2
  • My main application is in Objective-C/Cocoa (OS X)
  • The main application is "extended" using Python "plugins"
  • We're making use of the Python framework

This is the code I'm using as a "bridge" to execute a specific script:

from Foundation import *
from AppKit import *

import imp
import sys

class ppPluginBridge(NSObject):
    @classmethod
    def loadModuleAtPath_functionName_arguments_documents_(self, path, func, args,docs):

        f = open(path)
        try:
             mod = imp.load_module('plugin', f, path, (".py", "r", imp.PY_SOURCE))
             realfunc = getattr(mod, func, None)
             if realfunc is not None:
                 realfunc(*tuple(args))
        except Exception as e:
             docs.showConsoleError_('%s' % e)
        finally:
             f.close()
             return NO

        return YES

So this function takes a script in path and loads/executes it.

Now, what I need is : make some python classes/functions/modules automatically available to the final script (either declared externally or - preferably - in my ppPluginBridge.py file).

How can that be done?

1
  • note: finally: ... return NO means that the function always returns NO Commented Mar 3, 2013 at 15:51

1 Answer 1

1

First, I'd do loading something more like this:

>>> class Thingus:
...     def __init__(self):
...         module = __import__('string')
...         setattr(self,module.__name__,module)
... 
>>> thing = thingus()
>>> thing.string
<module 'string' from '/usr/lib/python2.7/string.pyc'>
>>> 

Note that this uses the built-in import function to import and is able to take standard module names, like this.that rather than some direct path to a Python file. This is cleaner. You just need to make sure the modules are proper modules, and are within the path.

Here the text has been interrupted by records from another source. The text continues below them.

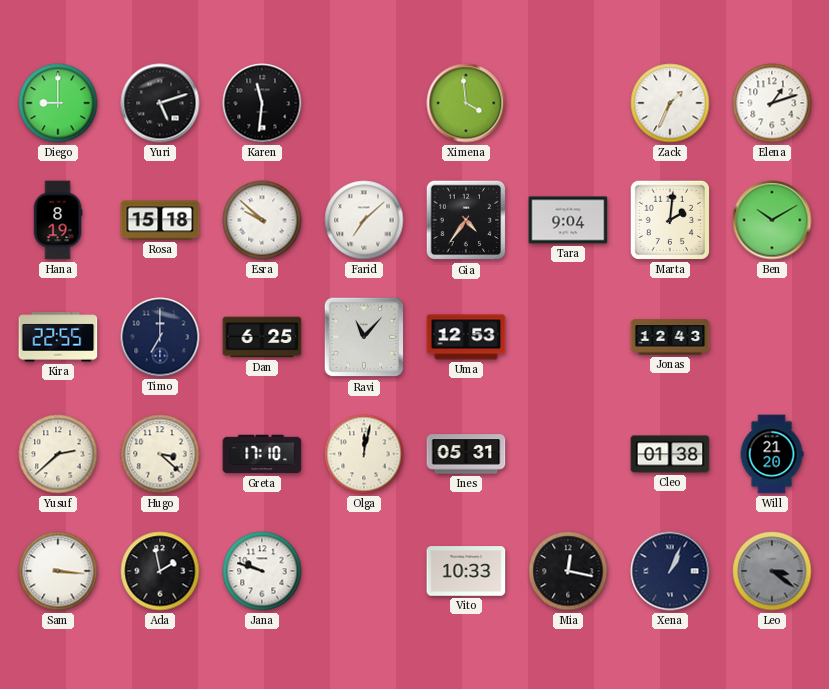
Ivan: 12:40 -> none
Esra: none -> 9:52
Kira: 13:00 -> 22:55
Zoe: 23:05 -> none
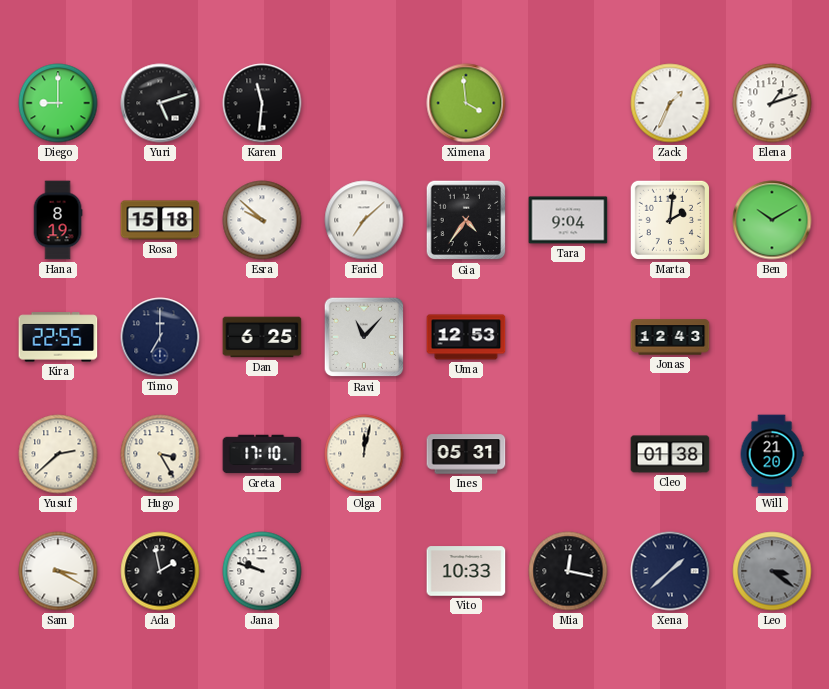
Hugo: 3:22 -> 3:25
Sam: 3:16 -> 3:20
Xena: 1:04 -> 1:38
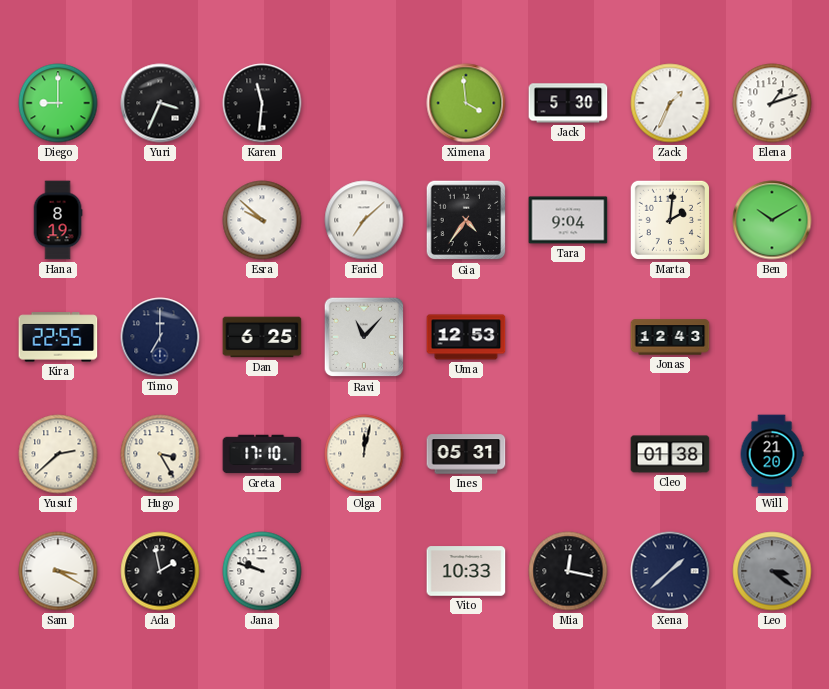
Yuri: 5:12 -> 3:34
Jack: none -> 5:30
Rosa: 15:18 -> none
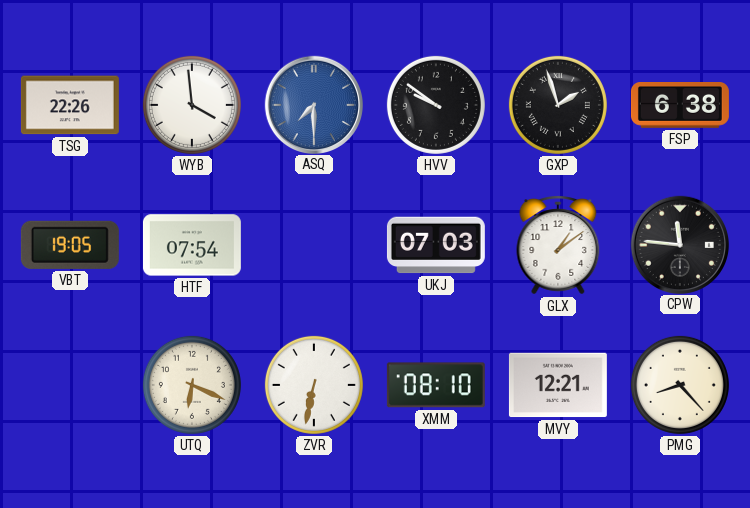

As for specifying what things you'd like to import, why not just use a list within ppPluginBridge.py? You'd just do something like:

plugin_modules = [ 'plugins.loader', 'plugins.serializer' ]

...or what have you. Python is very expressive, so there's nothing wrong with making a Python module a configuration file in itself. Configuration files should, of course, be properly separate, and ignored by version control systems after their defaults are established so that individual installations can change them.